In some cases, these trophies are a totem, a way for a warrior to take a symbol of power from a defeated foe. But, the collection of other items, such as exotic animal pelts, carvings or jewelry is a much more common practice.

While the threats to wildlife in areas of conflict are considerable, and include habitat loss, subsistence hunting and overgrazing, the illegal trade in exotic species is quite possibly the greatest threat of all. The world's greatest consumers of this trade are found in the U.S. and China.

Currently, the illegal and unregulated trade in exotic wildlife is big business. It is estimated to be over $18 billion annually, second only to the trade in drugs and firearms.

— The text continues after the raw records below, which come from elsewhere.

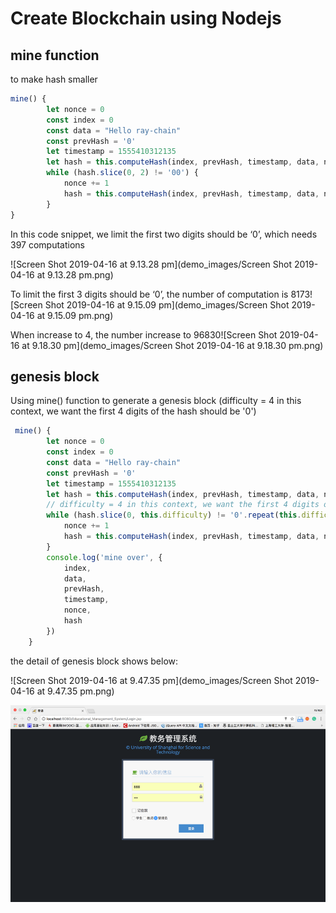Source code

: # Create Blockchain using Nodejs



## mine function

to make hash smaller

```js
mine() {
        let nonce = 0
        const index = 0
        const data = "Hello ray-chain"
        const prevHash = '0'
        let timestamp = 1555410312135
        let hash = this.computeHash(index, prevHash, timestamp, data, nonce)
        while (hash.slice(0, 2) != '00') {
            nonce += 1
            hash = this.computeHash(index, prevHash, timestamp, data, nonce)
        }
}
```

In this code snippet, we limit the first two digits should be ‘0’, which needs 397 computations

![Screen Shot 2019-04-16 at 9.13.28 pm](demo_images/Screen Shot 2019-04-16 at 9.13.28 pm.png)



To limit the first 3 digits should be ‘0’, the number of computation is 8173![Screen Shot 2019-04-16 at 9.15.09 pm](demo_images/Screen Shot 2019-04-16 at 9.15.09 pm.png)



When increase to 4, the number increase to 96830![Screen Shot 2019-04-16 at 9.18.30 pm](demo_images/Screen Shot 2019-04-16 at 9.18.30 pm.png)

 

## genesis block

Using mine() function to generate a genesis block (difficulty = 4 in this context, we want the first 4 digits of the hash should be '0')

```js
 mine() {
        let nonce = 0
        const index = 0
        const data = "Hello ray-chain"
        const prevHash = '0'
        let timestamp = 1555410312135
        let hash = this.computeHash(index, prevHash, timestamp, data, nonce)
        // difficulty = 4 in this context, we want the first 4 digits of the hash should be '0'
        while (hash.slice(0, this.difficulty) != '0'.repeat(this.difficulty)) {
            nonce += 1
            hash = this.computeHash(index, prevHash, timestamp, data, nonce)
        }
        console.log('mine over', {
            index,
            data,
            prevHash,
            timestamp,
            nonce,
            hash
        })
    }
```

the detail of genesis block shows below:

![Screen Shot 2019-04-16 at 9.47.35 pm](demo_images/Screen Shot 2019-04-16 at 9.47.35 pm.png)

![Welcome_page(login)](demo_images/Welcome_page(login).png)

The WCS-US military partnership has made great strides in the effort to combat this trade. It has been accomplished through educational efforts, such as the Department of Defense, Natural Resources Legacy Program.

The program educates troops before deployment, not only about the collection of exotic species, but also about the dangers of the venomous snakes, scorpions and spiders that may be encountered in theatre. It also works with Military Police Training and with the cadets at West Point.

Troops are also advised that such illegal trade may also be funding the very insurgents they are battling. In the Middle East, endangered species such as snow leopards, Asiatic cheetahs or a Saker falcon can fetch upwards of $20,000. That kind of money can produce a lot of IEDs, the improvised explosive devices that are used as roadside bombs.

It is just this type of knowledge, and science-based approach, that has made the WCS approach so effective in saving wildlife and saving people. It is no wonder that they recently received a two-year contract with the U.S. Army for pre-deployment training.

Next in line, WCS hopes, is the Navy. As Kretser explained, "They see a lot more ports than the Army."